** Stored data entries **
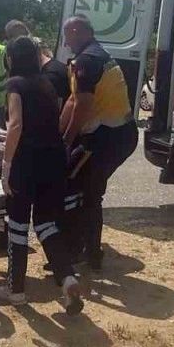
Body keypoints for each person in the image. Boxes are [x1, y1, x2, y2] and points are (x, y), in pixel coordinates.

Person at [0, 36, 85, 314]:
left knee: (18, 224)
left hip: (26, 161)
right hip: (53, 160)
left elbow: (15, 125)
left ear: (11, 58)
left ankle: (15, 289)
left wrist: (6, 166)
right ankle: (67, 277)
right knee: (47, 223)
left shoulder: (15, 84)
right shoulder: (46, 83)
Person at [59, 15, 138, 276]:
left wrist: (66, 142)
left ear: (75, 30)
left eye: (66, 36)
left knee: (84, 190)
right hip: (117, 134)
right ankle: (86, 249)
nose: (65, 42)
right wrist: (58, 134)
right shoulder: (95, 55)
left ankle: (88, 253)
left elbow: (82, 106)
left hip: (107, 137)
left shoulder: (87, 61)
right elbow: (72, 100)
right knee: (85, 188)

---

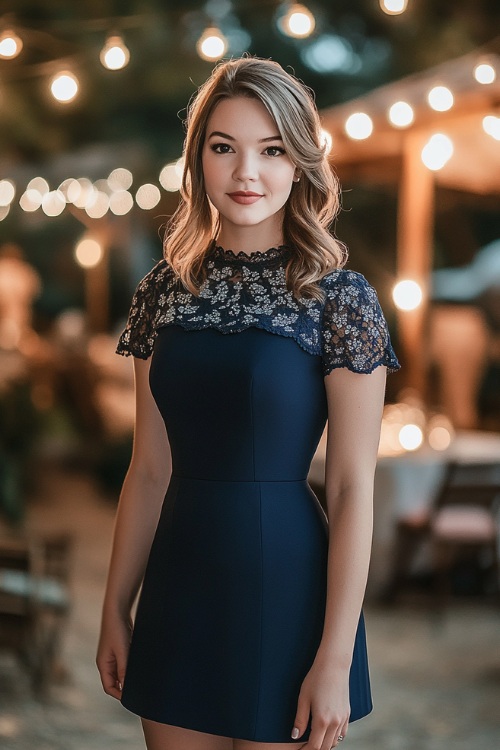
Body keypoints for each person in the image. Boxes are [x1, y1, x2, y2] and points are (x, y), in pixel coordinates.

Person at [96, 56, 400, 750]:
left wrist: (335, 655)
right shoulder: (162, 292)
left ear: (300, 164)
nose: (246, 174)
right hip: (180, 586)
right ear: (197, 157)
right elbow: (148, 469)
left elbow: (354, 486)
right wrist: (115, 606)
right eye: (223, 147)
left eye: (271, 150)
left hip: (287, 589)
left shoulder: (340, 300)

--

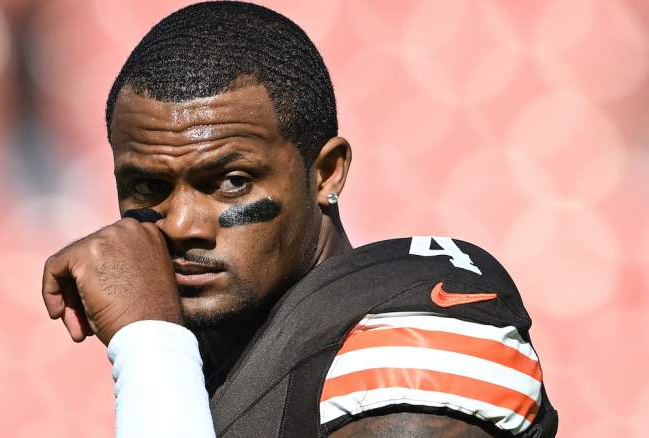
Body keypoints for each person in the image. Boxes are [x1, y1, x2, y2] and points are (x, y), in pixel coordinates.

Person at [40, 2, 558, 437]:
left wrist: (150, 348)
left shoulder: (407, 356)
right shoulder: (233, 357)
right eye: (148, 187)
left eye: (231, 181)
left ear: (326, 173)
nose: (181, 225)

** ASSIGNMENT **
What is asked for is an exact copy of the lines above from the one containing "right elbow: (148, 469)" through the one containing "left shoulder: (340, 300)", and only those.

** TASK ANSWER **
right elbow: (148, 469)
left elbow: (354, 486)
right wrist: (115, 606)
right eye: (223, 147)
left eye: (271, 150)
left hip: (287, 589)
left shoulder: (340, 300)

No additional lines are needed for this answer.